Hubert Theriault sitting in a cafe in front of a mirror and wearing a black turtleneck
Student

Dance (MFA)

Hubert Thériault is a French-Canadian performer, physical actor, puppeteer, choreographer and movement researcher. Thériault’s interests revolve around mythologies, strategies of storytelling, anticolonialism, trans-temporalities and somatics of social justice. Through his practices, Thériault attempts at creating spaces of representation and of dissolution where colonial narratives are confronted to the alternative perspectives.

For the moment, Thériault focuses on the historical specificities of Quebec’s white Catholic Francophone population and their (his) responsibilities in the colonization of Eastern Canada. 

Thériault believes in dance as a vehicle for sense-making and community building. He is also interested in the ways movement traverses times and generations and societies. He believes that while living in the entanglements of histories’ threads, knitting sweaters is a sustainable practice of reconciliation and of community building. 
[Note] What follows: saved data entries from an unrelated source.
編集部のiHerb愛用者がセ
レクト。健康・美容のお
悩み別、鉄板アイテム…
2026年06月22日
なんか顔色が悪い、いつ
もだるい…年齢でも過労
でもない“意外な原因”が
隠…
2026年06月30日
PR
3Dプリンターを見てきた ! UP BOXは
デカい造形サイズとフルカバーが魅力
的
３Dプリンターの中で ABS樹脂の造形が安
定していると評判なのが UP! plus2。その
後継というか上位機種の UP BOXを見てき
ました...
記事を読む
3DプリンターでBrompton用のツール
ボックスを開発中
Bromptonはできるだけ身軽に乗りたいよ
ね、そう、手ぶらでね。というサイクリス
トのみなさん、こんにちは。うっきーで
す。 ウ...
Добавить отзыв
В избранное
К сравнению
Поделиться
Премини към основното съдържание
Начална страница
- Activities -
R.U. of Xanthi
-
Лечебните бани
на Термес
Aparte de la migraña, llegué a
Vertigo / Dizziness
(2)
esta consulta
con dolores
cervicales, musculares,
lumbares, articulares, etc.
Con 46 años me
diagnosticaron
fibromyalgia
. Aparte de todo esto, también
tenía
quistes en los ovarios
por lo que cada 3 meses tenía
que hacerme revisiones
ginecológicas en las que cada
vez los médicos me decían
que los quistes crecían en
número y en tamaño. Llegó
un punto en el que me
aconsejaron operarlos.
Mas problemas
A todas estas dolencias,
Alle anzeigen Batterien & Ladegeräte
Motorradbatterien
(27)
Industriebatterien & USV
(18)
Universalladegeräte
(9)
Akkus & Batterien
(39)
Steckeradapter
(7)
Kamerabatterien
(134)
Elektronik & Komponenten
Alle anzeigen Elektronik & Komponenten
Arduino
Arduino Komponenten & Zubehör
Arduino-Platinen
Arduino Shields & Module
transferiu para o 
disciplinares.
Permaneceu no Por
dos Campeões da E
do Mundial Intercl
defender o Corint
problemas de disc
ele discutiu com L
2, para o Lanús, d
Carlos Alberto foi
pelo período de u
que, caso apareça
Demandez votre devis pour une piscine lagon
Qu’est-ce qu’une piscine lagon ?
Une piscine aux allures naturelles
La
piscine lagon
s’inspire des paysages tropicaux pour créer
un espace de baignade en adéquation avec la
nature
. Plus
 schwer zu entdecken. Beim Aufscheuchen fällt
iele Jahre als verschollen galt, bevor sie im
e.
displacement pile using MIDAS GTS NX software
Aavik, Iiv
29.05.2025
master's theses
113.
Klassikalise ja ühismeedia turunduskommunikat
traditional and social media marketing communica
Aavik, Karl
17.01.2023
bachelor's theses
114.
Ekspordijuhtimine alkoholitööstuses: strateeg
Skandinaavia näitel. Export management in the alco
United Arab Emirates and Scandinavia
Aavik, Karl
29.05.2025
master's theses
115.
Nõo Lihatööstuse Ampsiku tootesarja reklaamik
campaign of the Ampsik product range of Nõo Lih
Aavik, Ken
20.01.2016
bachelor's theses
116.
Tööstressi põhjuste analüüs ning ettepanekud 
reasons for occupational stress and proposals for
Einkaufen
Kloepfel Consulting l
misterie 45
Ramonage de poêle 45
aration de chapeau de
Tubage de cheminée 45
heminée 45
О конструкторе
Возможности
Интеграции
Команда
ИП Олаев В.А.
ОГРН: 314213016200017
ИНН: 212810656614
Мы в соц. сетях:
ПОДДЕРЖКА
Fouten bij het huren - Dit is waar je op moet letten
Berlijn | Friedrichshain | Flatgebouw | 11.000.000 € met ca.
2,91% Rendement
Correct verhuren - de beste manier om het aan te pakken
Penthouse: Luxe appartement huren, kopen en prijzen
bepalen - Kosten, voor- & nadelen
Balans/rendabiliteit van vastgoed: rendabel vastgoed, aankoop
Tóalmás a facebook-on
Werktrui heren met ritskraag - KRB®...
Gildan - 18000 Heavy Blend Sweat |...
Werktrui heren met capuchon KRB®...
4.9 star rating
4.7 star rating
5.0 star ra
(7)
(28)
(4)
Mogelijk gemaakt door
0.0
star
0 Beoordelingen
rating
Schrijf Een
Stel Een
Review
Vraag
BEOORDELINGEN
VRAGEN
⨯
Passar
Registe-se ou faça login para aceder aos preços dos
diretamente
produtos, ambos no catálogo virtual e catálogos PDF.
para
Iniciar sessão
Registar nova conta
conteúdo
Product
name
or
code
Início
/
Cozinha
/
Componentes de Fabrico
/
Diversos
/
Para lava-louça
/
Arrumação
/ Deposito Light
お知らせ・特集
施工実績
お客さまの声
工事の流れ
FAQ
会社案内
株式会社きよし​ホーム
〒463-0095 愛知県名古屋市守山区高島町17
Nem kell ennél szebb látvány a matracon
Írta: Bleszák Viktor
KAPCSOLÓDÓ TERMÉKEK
Thériault has completed a BFA in Contemporary Dance at Concordia University, Montreal (2022), and took part in danceWeb’s 2022 program. He has created and directed the shadow puppetry piece “CROISÉ,” which was presented at Montreal Fringe Festival (2018), and is the choreographer and co-creator of two dance-videos: “Before the Collapse” (2019) and “If Dreams Were to Die” (2020). Thériault works as a physical actor with Sébastien Cliche and appears in his video installation called “Le Ruban” (2016). He was awarded the J/Desmarais ICB Performance Arts Award (2020). Thériault takes great pleasure in practicing movement, and he believes that the thinking of movement can allow a different way to move toward each other, together.